#### [Records supplied]
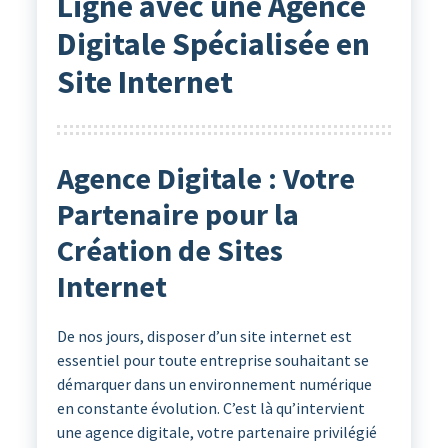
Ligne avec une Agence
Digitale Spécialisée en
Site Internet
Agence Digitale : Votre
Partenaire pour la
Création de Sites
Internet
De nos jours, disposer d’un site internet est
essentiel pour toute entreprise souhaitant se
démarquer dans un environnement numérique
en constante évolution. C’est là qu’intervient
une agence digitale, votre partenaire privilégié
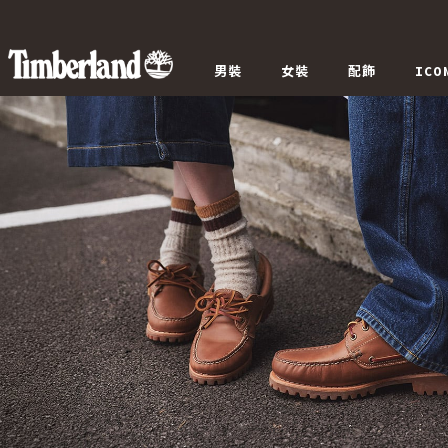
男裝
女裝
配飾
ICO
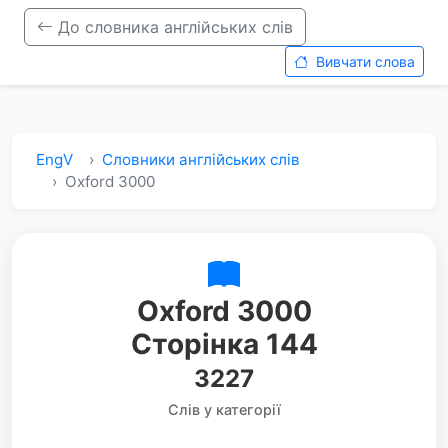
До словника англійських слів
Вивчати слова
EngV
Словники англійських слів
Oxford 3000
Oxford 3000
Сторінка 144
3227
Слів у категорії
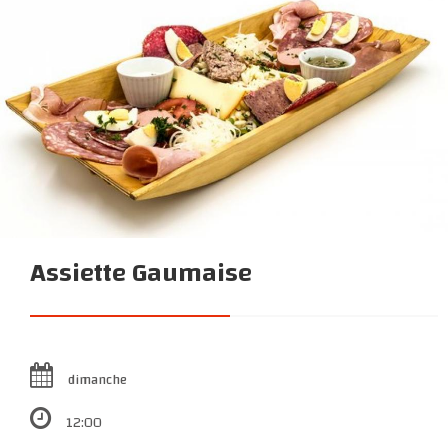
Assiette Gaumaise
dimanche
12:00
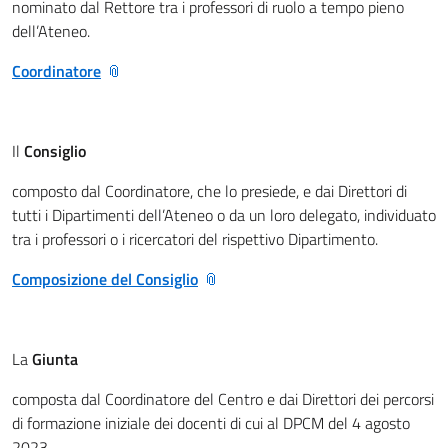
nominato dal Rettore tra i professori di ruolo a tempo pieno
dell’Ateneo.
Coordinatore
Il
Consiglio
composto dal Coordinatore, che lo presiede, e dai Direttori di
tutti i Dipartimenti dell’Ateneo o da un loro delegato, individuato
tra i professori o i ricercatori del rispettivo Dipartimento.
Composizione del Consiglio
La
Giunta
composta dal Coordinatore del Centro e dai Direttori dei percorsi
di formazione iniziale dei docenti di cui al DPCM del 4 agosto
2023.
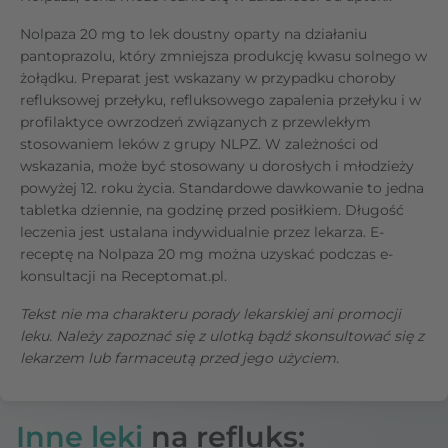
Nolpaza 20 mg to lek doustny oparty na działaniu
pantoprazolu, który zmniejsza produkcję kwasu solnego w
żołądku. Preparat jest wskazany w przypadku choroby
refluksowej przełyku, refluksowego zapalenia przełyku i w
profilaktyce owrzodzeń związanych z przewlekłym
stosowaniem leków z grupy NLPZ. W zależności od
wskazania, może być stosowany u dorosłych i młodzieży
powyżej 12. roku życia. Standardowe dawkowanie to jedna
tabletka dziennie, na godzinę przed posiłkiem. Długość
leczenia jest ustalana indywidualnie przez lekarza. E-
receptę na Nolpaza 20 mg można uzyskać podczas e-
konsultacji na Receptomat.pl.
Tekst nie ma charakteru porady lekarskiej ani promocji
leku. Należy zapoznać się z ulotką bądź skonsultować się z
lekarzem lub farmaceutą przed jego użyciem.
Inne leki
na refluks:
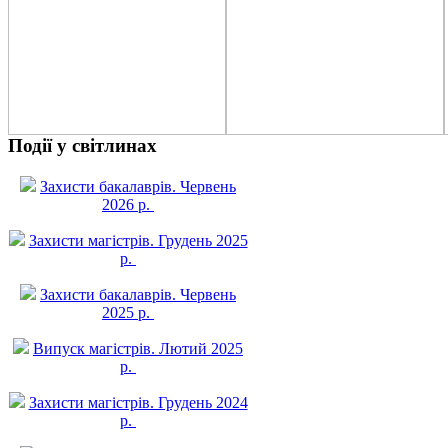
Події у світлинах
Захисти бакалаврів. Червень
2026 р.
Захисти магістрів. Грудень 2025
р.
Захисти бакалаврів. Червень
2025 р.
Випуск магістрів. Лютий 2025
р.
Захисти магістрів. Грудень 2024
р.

...

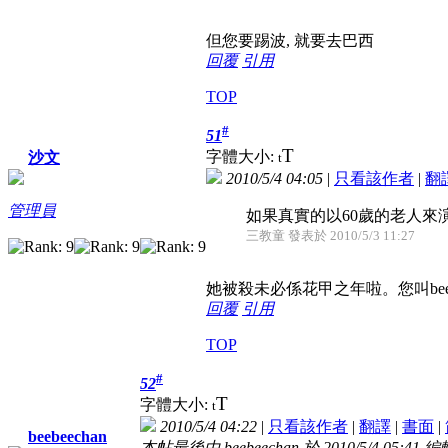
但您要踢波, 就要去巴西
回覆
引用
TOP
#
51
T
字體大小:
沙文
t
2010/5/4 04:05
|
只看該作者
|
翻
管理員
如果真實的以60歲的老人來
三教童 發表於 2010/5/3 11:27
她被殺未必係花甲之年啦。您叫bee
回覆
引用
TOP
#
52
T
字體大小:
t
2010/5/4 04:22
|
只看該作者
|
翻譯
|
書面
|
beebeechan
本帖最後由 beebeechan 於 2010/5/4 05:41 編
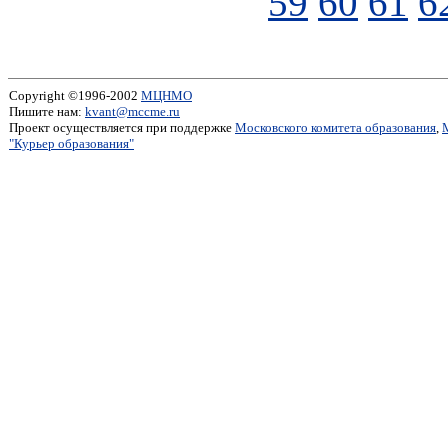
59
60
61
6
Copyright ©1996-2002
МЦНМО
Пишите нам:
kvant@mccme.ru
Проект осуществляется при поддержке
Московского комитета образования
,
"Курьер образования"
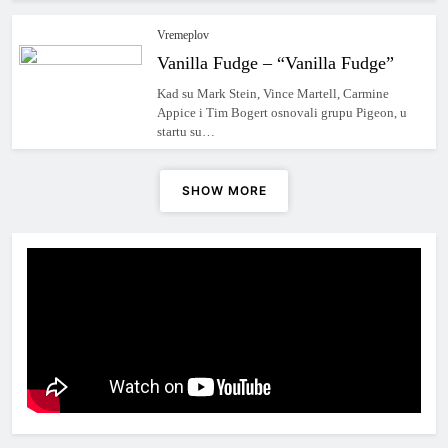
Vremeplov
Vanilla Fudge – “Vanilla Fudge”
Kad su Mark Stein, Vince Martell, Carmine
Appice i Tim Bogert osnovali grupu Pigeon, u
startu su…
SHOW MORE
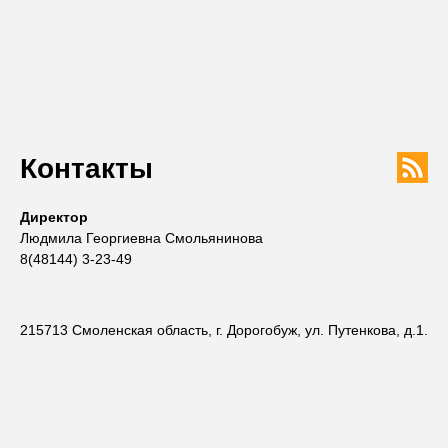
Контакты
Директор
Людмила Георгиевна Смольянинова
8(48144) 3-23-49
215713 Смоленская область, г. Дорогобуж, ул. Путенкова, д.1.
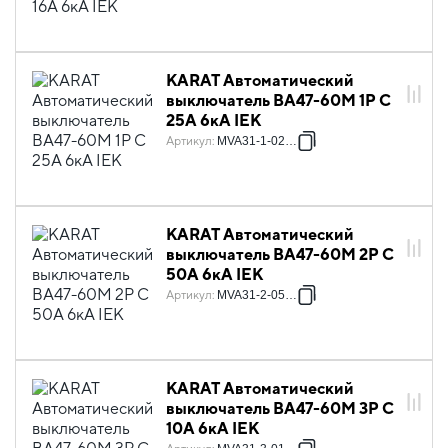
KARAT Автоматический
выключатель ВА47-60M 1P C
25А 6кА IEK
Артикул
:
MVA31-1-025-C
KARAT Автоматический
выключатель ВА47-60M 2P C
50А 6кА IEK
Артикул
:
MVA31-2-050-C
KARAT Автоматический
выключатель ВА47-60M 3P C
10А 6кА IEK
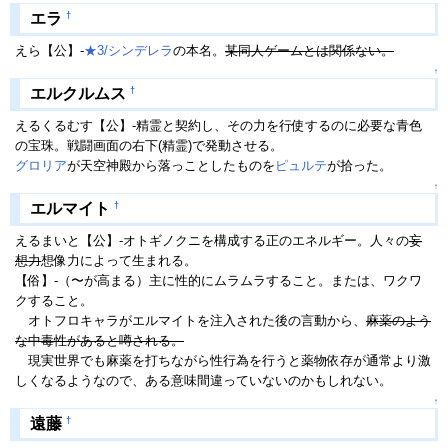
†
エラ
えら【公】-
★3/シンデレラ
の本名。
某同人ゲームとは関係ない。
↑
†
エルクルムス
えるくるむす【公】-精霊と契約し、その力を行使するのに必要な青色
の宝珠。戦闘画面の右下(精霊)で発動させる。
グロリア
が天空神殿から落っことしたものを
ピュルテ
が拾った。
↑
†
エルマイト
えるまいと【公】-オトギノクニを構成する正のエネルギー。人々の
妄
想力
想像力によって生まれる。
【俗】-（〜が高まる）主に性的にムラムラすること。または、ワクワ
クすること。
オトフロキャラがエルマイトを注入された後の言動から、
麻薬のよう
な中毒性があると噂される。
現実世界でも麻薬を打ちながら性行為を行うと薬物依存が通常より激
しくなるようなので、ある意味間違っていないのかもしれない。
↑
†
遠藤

#### [Task instructions]
Using the entries, return every line where the word "dell" can be found.

#### [Your response]
dell’Ateneo.
tutti i Dipartimenti dell’Ateneo o da un loro delegato, individuato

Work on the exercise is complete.